The Manitoba government and the Assembly of Manitoba Chiefs (AMC) are discussing transferring 23 airports and five marine operations from the province to First Nations ownership and operation.
The AMC and the province announced Feb. 20 that they have signed a memorandum of understanding to formalize these discussions.
The talks were spawned by the 2019 sale of Grace Lake Airport near The Pas to Missinippi Airways, after which the province expanded discussions about transferring the Northern Airports and Marine Operations (NAMO) to First Nations jurisdiction.
“The Manitoba government continues to support the creation of First Nations-led partnerships and ventures and this is the first formal step in developing a viable ownership model and sustainable business plan for a First Nations-led northern airports authority,” said Manitoba Premier Brian Pallister in a news release. “Such an agreement would give First Nations independence in controlling the transportation infrastructure they depend on daily and benefit northern economies. This is a critical step toward furthering true reconciliation in Manitoba.”
The NAMO network stretches from Selkirk at the southern end of Lake Winnipeg to Sayisi Dene First Nation at Tadoule Lake in the north and from Barren Lands First Nation at Brochet in the west to Shamattawa in the east. In addition to those communities, there are airports in Cross Lake, Easterville, Gods Lake Narrows, Gods River, Ilford, Island Lake, Lac Brochet, Norway House, Oxford House, Pikwitonei, Pukatawagan, Red Sucker Lake, St. Theresa Point, South Indian Lake, York Landing and four others. Ferry operation include the South Indian Lake Ferry, the Split Lake/York Landing ferry and the Norway House/Sea Falls ferry.
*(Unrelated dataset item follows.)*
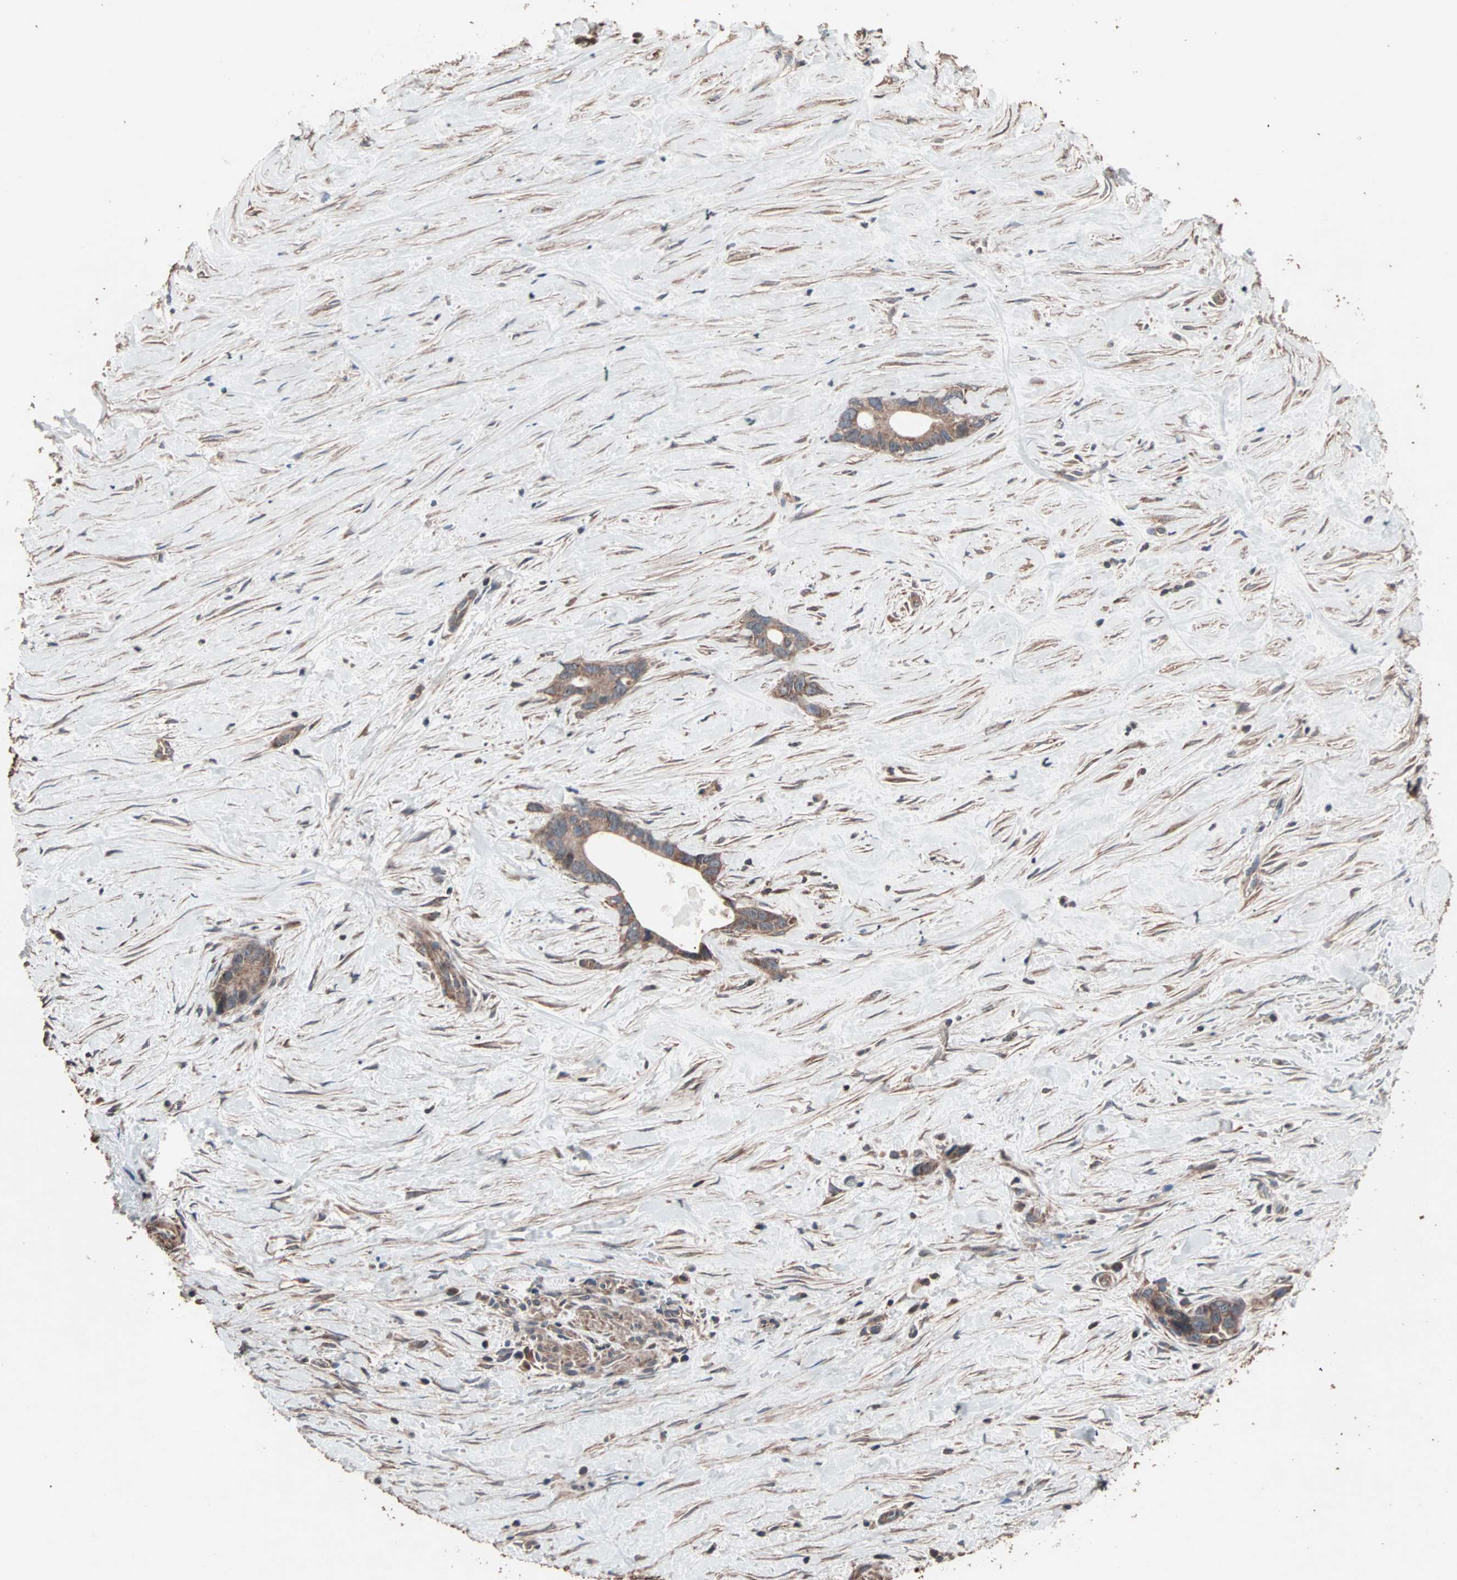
{"staining": {"intensity": "moderate", "quantity": ">75%", "location": "cytoplasmic/membranous"}, "tissue": "liver cancer", "cell_type": "Tumor cells", "image_type": "cancer", "snomed": [{"axis": "morphology", "description": "Cholangiocarcinoma"}, {"axis": "topography", "description": "Liver"}], "caption": "Human liver cholangiocarcinoma stained for a protein (brown) reveals moderate cytoplasmic/membranous positive positivity in approximately >75% of tumor cells.", "gene": "MRPL2", "patient": {"sex": "female", "age": 55}}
“The AMC leadership has been resolute for many years on the need for improved transport infrastructure, including air services, for our First Nations across our traditional territories,” said AMC Grand Chief Arlen Dumas. “Discussions with government officials and representatives from the private sector on the creation of a Manitoba First Nations Airport Authority represent a critical first step towards First Nations control of air transport and marine infrastructure. On behalf of the AMC, I commend the premier and province of Manitoba for their efforts at strengthening our relationship through economic reconciliation.”
Pallister is committed to maintaining these services at current or improved levels and ensuring uninterrupted, reliable and cost-effective services for all those who rely on them, the press release says.
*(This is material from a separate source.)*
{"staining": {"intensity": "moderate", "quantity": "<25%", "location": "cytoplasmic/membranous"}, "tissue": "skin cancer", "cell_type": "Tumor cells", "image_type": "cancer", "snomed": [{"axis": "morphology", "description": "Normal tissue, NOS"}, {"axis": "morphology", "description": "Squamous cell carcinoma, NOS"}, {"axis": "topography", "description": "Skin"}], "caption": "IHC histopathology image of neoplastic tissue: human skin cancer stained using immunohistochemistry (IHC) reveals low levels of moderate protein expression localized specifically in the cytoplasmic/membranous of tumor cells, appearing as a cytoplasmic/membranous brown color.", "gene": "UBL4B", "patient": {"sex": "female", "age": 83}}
“The Barren Lands First Nation welcomes this important announcement as a sign of good faith by the province of Manitoba,” said Barren Lands First Nation Chief John Clarke. “I applaud my colleagues within the AMC leadership for their vision and determination for First Nations-led transport independence, and recognize the political will of the government of Manitoba for joining us at the discussion table for joint planning on the way forward for Manitoba First Nations air transport infrastructure.”
The two sides hope to reach an agreement and begin the transition of assets by this summer.